▶ _Data records_:
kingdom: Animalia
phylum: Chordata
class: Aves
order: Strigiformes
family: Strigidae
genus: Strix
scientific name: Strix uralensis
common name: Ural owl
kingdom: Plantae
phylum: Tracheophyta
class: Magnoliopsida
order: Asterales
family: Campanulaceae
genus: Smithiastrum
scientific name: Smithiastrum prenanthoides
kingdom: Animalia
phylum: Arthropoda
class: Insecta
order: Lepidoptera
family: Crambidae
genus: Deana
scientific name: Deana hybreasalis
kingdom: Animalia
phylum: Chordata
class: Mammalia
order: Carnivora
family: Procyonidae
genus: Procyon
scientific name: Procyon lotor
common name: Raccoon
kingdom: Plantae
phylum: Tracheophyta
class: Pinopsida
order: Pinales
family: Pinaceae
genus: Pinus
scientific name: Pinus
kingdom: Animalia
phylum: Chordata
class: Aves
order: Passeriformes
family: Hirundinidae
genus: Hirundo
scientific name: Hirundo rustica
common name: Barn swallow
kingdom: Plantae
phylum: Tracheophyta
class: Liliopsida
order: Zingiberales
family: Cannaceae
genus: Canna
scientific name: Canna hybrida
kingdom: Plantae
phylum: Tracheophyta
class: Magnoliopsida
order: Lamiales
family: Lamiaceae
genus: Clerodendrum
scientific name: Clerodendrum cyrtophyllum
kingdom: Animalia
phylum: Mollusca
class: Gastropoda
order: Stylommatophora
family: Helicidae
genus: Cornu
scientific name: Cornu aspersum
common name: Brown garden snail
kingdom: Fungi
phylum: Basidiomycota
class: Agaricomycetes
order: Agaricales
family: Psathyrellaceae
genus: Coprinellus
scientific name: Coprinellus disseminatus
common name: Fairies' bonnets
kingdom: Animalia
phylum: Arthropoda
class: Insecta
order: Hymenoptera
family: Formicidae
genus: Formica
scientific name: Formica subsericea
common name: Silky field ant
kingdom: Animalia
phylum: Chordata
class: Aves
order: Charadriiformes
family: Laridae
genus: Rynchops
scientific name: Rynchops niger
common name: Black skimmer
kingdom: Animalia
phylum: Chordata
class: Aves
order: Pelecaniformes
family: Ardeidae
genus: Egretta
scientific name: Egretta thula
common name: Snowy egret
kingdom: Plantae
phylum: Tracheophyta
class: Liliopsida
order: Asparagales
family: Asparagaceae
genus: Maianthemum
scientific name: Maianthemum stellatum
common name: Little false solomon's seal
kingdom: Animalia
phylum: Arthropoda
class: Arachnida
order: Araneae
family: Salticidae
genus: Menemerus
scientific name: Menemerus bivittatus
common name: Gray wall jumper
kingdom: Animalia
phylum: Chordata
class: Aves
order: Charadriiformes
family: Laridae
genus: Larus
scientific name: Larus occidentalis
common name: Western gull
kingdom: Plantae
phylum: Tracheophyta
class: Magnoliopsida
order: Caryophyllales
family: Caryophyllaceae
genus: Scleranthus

▶ _Stated task_: Convert every line of the records above into a numbered list, leaving out blank lines.

▶ _Solution to this problem_:
1. kingdom: Animalia
2. phylum: Chordata
3. class: Aves
4. order: Strigiformes
5. family: Strigidae
6. genus: Strix
7. scientific name: Strix uralensis
8. common name: Ural owl
9. kingdom: Plantae
10. phylum: Tracheophyta
11. class: Magnoliopsida
12. order: Asterales
13. family: Campanulaceae
14. genus: Smithiastrum
15. scientific name: Smithiastrum prenanthoides
16. kingdom: Animalia
17. phylum: Arthropoda
18. class: Insecta
19. order: Lepidoptera
20. family: Crambidae
21. genus: Deana
22. scientific name: Deana hybreasalis
23. kingdom: Animalia
24. phylum: Chordata
25. class: Mammalia
26. order: Carnivora
27. family: Procyonidae
28. genus: Procyon
29. scientific name: Procyon lotor
30. common name: Raccoon
31. kingdom: Plantae
32. phylum: Tracheophyta
33. class: Pinopsida
34. order: Pinales
35. family: Pinaceae
36. genus: Pinus
37. scientific name: Pinus
38. kingdom: Animalia
39. phylum: Chordata
40. class: Aves
41. order: Passeriformes
42. family: Hirundinidae
43. genus: Hirundo
44. scientific name: Hirundo rustica
45. common name: Barn swallow
46. kingdom: Plantae
47. phylum: Tracheophyta
48. class: Liliopsida
49. order: Zingiberales
50. family: Cannaceae
51. genus: Canna
52. scientific name: Canna hybrida
53. kingdom: Plantae
54. phylum: Tracheophyta
55. class: Magnoliopsida
56. order: Lamiales
57. family: Lamiaceae
58. genus: Clerodendrum
59. scientific name: Clerodendrum cyrtophyllum
60. kingdom: Animalia
61. phylum: Mollusca
62. class: Gastropoda
63. order: Stylommatophora
64. family: Helicidae
65. genus: Cornu
66. scientific name: Cornu aspersum
67. common name: Brown garden snail
68. kingdom: Fungi
69. phylum: Basidiomycota
70. class: Agaricomycetes
71. order: Agaricales
72. family: Psathyrellaceae
73. genus: Coprinellus
74. scientific name: Coprinellus disseminatus
75. common name: Fairies' bonnets
76. kingdom: Animalia
77. phylum: Arthropoda
78. class: Insecta
79. order: Hymenoptera
80. family: Formicidae
81. genus: Formica
82. scientific name: Formica subsericea
83. common name: Silky field ant
84. kingdom: Animalia
85. phylum: Chordata
86. class: Aves
87. order: Charadriiformes
88. family: Laridae
89. genus: Rynchops
90. scientific name: Rynchops niger
91. common name: Black skimmer
92. kingdom: Animalia
93. phylum: Chordata
94. class: Aves
95. order: Pelecaniformes
96. family: Ardeidae
97. genus: Egretta
98. scientific name: Egretta thula
99. common name: Snowy egret
100. kingdom: Plantae
101. phylum: Tracheophyta
102. class: Liliopsida
103. order: Asparagales
104. family: Asparagaceae
105. genus: Maianthemum
106. scientific name: Maianthemum stellatum
107. common name: Little false solomon's seal
108. kingdom: Animalia
109. phylum: Arthropoda
110. class: Arachnida
111. order: Araneae
112. family: Salticidae
113. genus: Menemerus
114. scientific name: Menemerus bivittatus
115. common name: Gray wall jumper
116. kingdom: Animalia
117. phylum: Chordata
118. class: Aves
119. order: Charadriiformes
120. family: Laridae
121. genus: Larus
122. scientific name: Larus occidentalis
123. common name: Western gull
124. kingdom: Plantae
125. phylum: Tracheophyta
126. class: Magnoliopsida
127. order: Caryophyllales
128. family: Caryophyllaceae
129. genus: Scleranthus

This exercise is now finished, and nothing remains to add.